前回、サッカーの公式試合球とは、
サッカー競技規則に書かれている品質と規格を満たし、
FIFA(国際サッカー連盟)やJFA(日本サッカー協会)の検定もクリアして
ロゴや検定マークが付いているボールである…と説明しました。
→“サッカーボールの公式球とそうでないボールとの違いは何か?
では、そうした“公式試合球”には、
実際に使う上でのサッカーボールの性能の面でも、
何か優れている所があるのでしょうか?
そうした公式試合球を、私たちが普段の練習用グラウンドで使っても、
特に問題はないのでしょうか?
そして、小学生が使っている4号球のボールにも、
“公式試合球”というものがあるのでしょうか?
“公式試合球”には完全にウォータープルーフなボールがある!
2006年のドイツW杯の公式試合球、“チームガイスト+”は、
それまでのサッカーボールから大きな変化を成し遂げた、
サッカーボールの歴史上の、記念碑的なボールとなりました。
従来の、革のパネルを手縫いで接合して作ったボールから、
“熱圧着(サーマルボンディング)”という方法で、
革のパネルの継ぎ目を完全に隙間なく接合させたボールへと、進化したのです!
1980年代に、ボール表面のパネルは、材質が天然皮革から人工皮革に変わり、
雨に対しての防水性能が格段に向上していました。
----
■ 課題
サッカーの公式試合球についての本文を、最後の文のあとから書き進めてください。

■ 提供資料
----
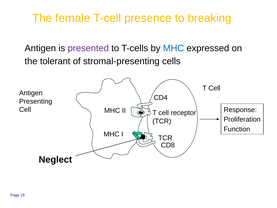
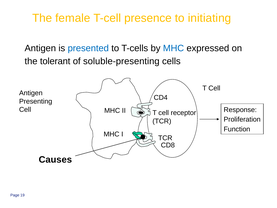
breaking: breaking -> initiating
presented colour: purple -> blue
stromal-presenting: stromal-presenting -> soluble-presenting
Neglect: Neglect -> Causes
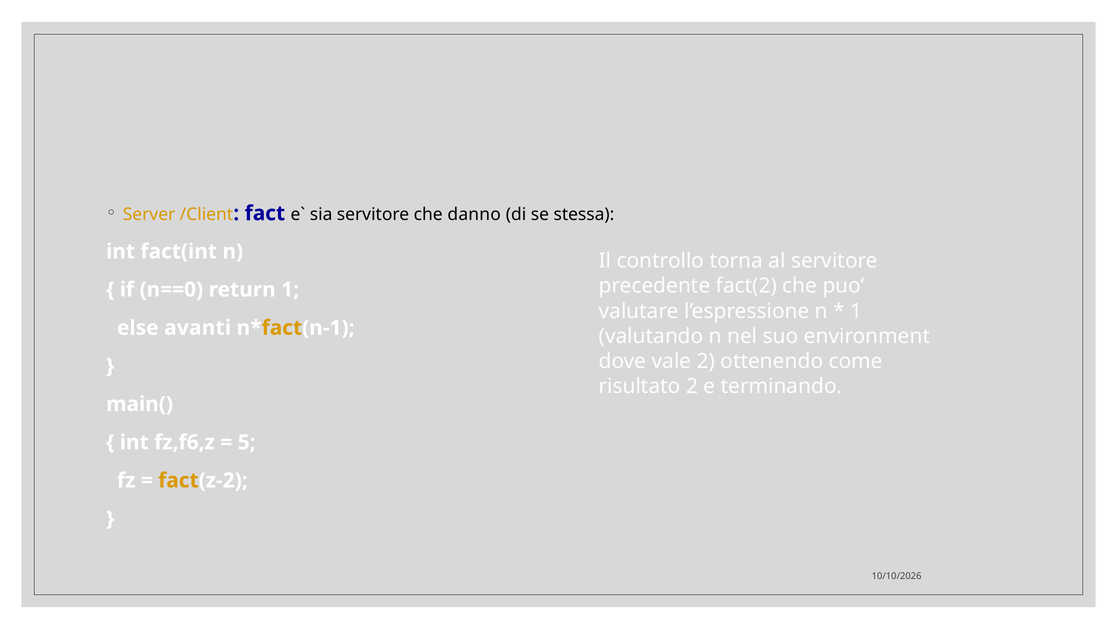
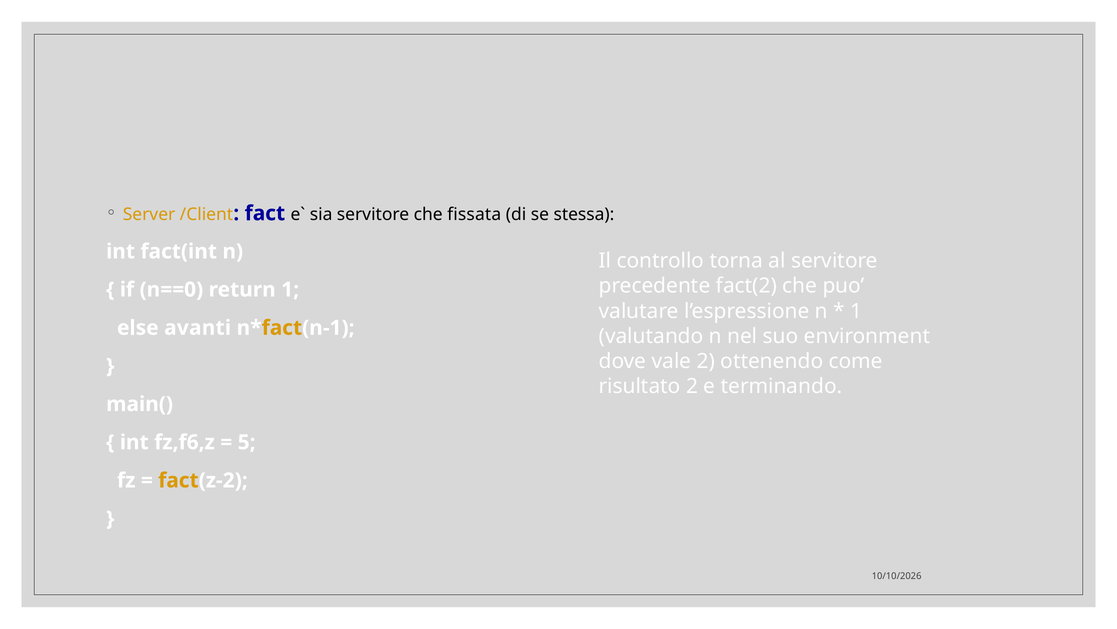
danno: danno -> fissata
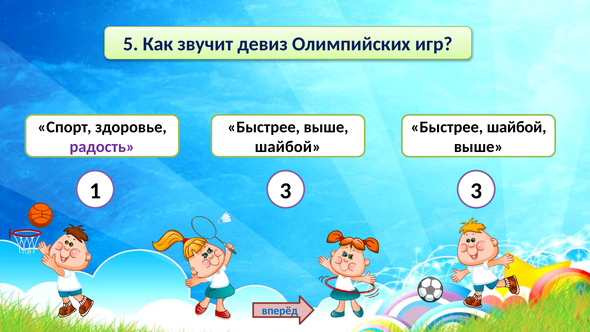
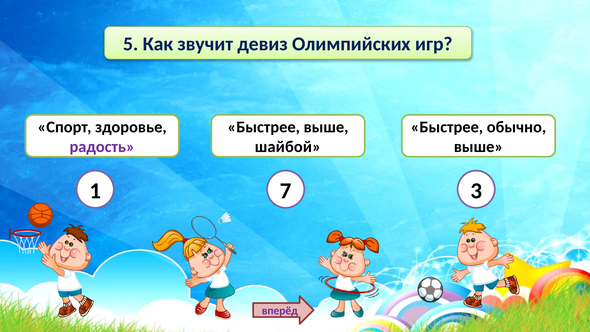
Быстрее шайбой: шайбой -> обычно
1 3: 3 -> 7
вперёд colour: blue -> purple
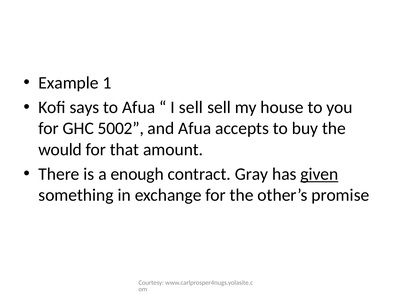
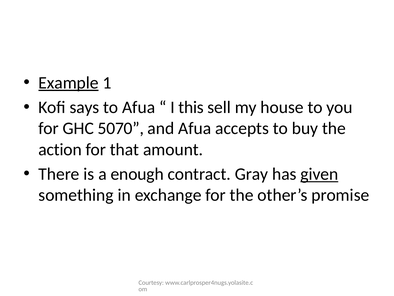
Example underline: none -> present
I sell: sell -> this
5002: 5002 -> 5070
would: would -> action
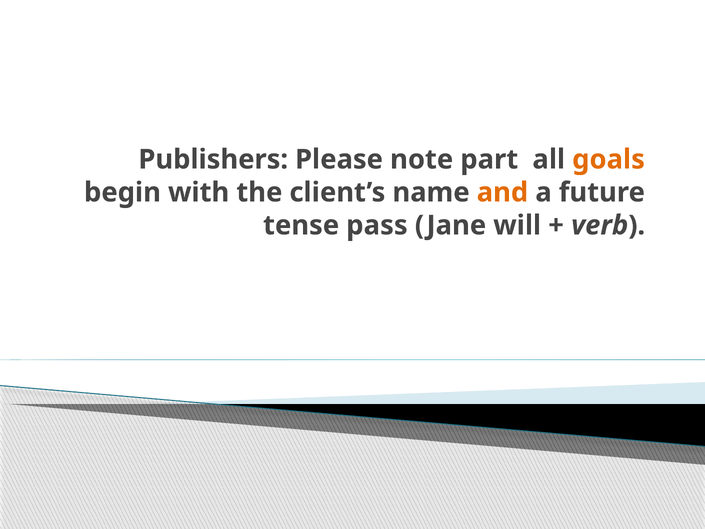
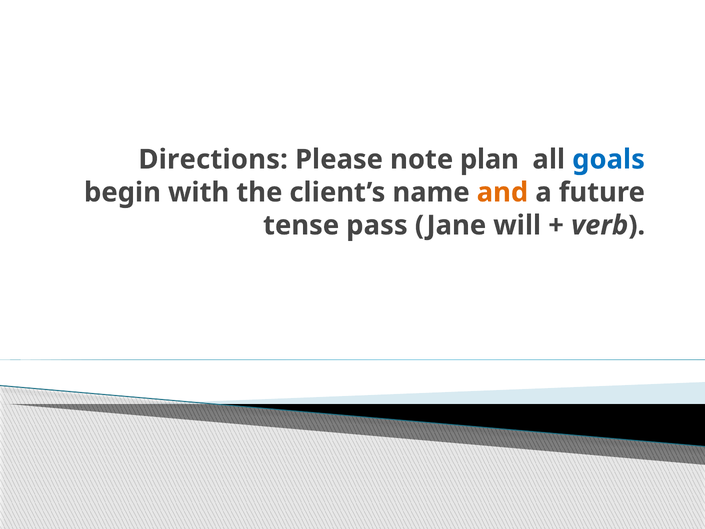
----
■ 解答
しかし、パネル同士を接合している継ぎ目からの水の侵入は、
どうしても防げませんでした。
それが、この熱圧着技術によって、パネルの接合部は密封されたため、
ボールの完全なウォータープルーフ化が実現できたのです。
これは長いサッカーボールの歴史においても、革新的な進化でした!
昔、雨の日の試合の度に、
水を吸ってしまって、蹴っても飛ばなくなった重いボールに苦労した
年配のプレーヤーにとっては、本当に夢のような話ですよね!
公式試合球の変革が“ブレ玉”を生んだ!
この“チームガイスト+”は、
2種類の異なる形のプロペラのような形状の革のパネルを、
計14枚貼り合わせて作られていました。
今でも一般的な、
五角形と六角形のパネルを組み合わせて作られたサッカーボールは、
計32枚のパネルで構成されていますから、
“チームガイスト+”でパネル数はかつての半分以下になったのです。
それによって、ボールの形がより真球に近くなり、
パネルの縫い目が少なくなることで空気抵抗も減って、
より飛びやすくなるメリットが生じました。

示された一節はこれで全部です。